Erstaunlich, dass sie nach Konzerten unter anderem in der Manufaktur im kleinen Galao Station macht. Und ein wahrer Glücksfall. Der Sound ist raumfüllend. Als stünde man in einer Bar in der Serie „Twin Peaks“. Elegisch beginnt es, beinahe ein Antiklimax nach all der Wartertei, aber doch ein cleverer Einstieg: „Come Caldera“ vom aktuellen Album „The Exodus Suite“ ist eine hypnotisierende, mantraeske Anrufung, eine von Orgel und Gesang durchgeführte Beschwörung jener fiktiven Göttin, von der diese junge Dame besessen ist.

Ganz im Sinne weiblicher Totenbeschwörer wie Chelsea Wolfe oder Anna von Hausswolff hat sich auch Gemma Ray zuletzt deutlich der Dramatik, der Tragik, der Apokalyptik verschrieben. Ob man es Folk Noir, Southern Gothic oder Americana nennt: ihre Begeisterung für Lee Hazelwood, Nancy Sinatra, für den Beat der alten Girl Groups und den Surf-Sound Kaliforniens konterkariert sie mit der surrealen Welt eines David Lynch und viel Abgründigkeit. Ihre Arrangements bekommen einen hübsch dunklen Anstrich, erinnern auch immer wieder daran, dass sie nun mal aus England kommt. Und wie schon Holly Golightly gezeigt hat, klingt die britische Variante von Country und Blues nun mal anders. Schmecken nach miesem Wetter, Regen und bitterem Schwarztee.

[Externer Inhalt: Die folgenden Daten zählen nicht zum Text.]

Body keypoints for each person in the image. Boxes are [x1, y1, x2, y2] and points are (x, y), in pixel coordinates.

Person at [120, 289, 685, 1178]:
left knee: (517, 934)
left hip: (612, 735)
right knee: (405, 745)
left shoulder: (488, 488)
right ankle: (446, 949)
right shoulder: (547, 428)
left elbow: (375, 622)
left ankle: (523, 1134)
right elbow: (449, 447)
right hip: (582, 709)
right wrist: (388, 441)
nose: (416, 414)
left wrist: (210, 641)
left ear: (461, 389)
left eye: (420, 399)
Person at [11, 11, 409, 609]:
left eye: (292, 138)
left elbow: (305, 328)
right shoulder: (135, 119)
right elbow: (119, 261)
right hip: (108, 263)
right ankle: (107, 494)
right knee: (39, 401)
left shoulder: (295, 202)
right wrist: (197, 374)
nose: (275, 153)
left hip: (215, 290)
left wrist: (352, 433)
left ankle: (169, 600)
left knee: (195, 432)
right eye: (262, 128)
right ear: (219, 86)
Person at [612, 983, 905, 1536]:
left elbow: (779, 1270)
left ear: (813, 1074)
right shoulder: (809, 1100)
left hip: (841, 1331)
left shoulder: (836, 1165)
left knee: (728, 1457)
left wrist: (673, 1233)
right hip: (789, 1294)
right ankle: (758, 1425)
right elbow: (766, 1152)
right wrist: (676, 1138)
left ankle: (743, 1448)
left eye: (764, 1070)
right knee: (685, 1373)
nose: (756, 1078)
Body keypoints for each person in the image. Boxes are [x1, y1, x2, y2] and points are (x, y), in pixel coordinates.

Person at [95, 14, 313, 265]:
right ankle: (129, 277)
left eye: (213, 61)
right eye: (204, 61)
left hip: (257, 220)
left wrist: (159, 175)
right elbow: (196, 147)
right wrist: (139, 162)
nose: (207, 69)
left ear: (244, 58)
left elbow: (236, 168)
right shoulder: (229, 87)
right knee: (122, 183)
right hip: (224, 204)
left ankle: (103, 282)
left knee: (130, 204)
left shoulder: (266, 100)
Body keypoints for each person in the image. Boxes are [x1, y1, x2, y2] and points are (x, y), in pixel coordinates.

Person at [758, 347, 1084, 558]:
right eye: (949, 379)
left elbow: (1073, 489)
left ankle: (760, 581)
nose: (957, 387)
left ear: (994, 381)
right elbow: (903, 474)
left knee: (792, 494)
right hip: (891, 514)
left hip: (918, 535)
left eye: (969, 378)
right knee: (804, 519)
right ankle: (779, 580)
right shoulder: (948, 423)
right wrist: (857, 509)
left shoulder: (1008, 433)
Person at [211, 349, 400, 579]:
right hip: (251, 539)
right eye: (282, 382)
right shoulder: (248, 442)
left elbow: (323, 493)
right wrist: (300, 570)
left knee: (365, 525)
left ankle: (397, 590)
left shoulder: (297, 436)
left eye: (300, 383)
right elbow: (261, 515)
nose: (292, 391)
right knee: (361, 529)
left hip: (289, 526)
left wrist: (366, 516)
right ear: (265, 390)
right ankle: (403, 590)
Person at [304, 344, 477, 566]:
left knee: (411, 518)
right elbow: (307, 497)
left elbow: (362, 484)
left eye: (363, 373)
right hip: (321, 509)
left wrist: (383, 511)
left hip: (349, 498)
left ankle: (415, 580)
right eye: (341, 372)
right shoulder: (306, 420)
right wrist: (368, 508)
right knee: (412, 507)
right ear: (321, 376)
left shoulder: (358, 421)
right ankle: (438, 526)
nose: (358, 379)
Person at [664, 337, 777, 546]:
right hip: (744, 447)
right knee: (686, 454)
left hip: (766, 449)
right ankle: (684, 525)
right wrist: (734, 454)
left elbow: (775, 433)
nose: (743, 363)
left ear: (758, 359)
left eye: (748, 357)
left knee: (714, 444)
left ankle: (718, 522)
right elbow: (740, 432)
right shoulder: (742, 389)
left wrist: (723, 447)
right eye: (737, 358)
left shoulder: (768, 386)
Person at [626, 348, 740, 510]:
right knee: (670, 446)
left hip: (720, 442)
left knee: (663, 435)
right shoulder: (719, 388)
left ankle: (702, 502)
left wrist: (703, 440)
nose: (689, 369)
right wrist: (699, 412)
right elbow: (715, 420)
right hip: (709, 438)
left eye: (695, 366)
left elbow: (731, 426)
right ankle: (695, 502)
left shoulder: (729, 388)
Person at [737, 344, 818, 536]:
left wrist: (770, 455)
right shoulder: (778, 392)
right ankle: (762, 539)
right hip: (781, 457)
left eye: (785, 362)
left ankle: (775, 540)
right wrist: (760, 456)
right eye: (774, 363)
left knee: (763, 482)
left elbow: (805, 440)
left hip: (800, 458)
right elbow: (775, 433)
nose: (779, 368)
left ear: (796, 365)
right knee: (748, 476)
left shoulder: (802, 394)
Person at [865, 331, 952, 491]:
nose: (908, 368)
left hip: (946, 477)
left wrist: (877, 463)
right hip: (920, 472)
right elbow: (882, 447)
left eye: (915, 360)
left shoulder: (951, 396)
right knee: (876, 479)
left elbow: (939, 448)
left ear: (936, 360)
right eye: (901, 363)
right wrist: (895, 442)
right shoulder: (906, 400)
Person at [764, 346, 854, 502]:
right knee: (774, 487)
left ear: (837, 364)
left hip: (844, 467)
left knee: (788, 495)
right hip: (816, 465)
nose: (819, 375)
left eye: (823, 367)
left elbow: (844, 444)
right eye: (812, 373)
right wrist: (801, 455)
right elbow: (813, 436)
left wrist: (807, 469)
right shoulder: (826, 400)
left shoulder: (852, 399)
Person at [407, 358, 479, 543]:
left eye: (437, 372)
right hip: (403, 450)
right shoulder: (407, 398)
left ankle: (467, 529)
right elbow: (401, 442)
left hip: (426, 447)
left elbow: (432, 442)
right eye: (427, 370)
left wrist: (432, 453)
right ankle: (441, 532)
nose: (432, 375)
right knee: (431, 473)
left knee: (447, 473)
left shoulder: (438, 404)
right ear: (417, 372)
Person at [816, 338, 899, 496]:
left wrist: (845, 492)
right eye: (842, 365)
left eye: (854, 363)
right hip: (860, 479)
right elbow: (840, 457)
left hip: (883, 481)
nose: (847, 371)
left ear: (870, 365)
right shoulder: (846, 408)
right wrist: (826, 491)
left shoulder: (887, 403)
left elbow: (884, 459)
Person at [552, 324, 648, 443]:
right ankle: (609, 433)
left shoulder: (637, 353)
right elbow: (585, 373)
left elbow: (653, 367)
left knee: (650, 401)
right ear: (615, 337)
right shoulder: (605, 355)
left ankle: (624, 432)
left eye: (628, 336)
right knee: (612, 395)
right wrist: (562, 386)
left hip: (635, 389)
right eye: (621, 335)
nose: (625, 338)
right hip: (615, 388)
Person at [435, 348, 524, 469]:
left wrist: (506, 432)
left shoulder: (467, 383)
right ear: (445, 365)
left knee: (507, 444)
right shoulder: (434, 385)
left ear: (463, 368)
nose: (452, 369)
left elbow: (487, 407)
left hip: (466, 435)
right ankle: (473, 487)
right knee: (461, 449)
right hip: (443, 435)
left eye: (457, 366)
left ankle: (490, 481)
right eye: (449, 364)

Einsam verhallt jeder einzelne Ton ihrer Gitarre, Akkorde tropfen, satt und voll ist der Sound, obwohl nur ein surrenden Synthesizer und ein zurückhaltendes Schlagzeug sekundieren. „There Must be More Than This“, „We Are All Wandering“ oder „We Do War“ heißen ihre Stücke, die sie mit viel Gefühl und in der Pose einer PJ Harvey vorträgt, die Augen oftmals geschlossen. Der Körper wiegt sich bedächtig im Takt dieser melodramatischen, verlorenen Songs, die Hand ist beinahe unablässig am Vibrato-Hebel ihrer großen Harmony-Rocket-Gitarre. Die bearbeitet sie unter anderem mit einem Metzgermesser, des Effekts wegen. Große Ansagen gibt es nicht und wenn doch, dann wirkt sie anfangs fast schüchtern. Später folgen Geschichten von großen Katzen in Frankfurts nächtlichen Wäldern, die ähnlich nahe an der Verstrahltheit sind wie ihr Name.

Seit einigen Jahren lebt die Britin im Berliner Exil, mittlerweile klingen ihre Stücke nicht mehr so ungehemmt nach den Sixties, nach dem nostalgischen Flair der Girl-Groups. Das Licht ist ausgegangen in ihrem Sound, der Beat seltener zu hören, Twang und Surf-Gitarren blitzen nur noch vereinzelt auf. Das macht nichts, auch dieser Rahmen steht der 1980 geborenen Sängerin. Mal ein Walzer-Takt, mal ein wenig Cha-Cha-Cha, mal ungeniert poppig, mal verklärt, zumeist aber melancholisch, getragen, surreal, hypnotisierend. Bei ihr klingt alles ganz leicht, nonchalant schüttelt sie ihre ernsten Lieder aus dem Ärmel. Das bleibt im Publikum nicht ohne Wirkung. Gequatscht wird höchstens hinten an der Tür, der übrige Raum goutiert einen bittersüßen Auftritt. Mit unerwiderter Liebe kann sich ja irgendwie doch jeder identifizieren. Leider. Also noch schnell eine Platte eingepackt und daheim weitergelitten.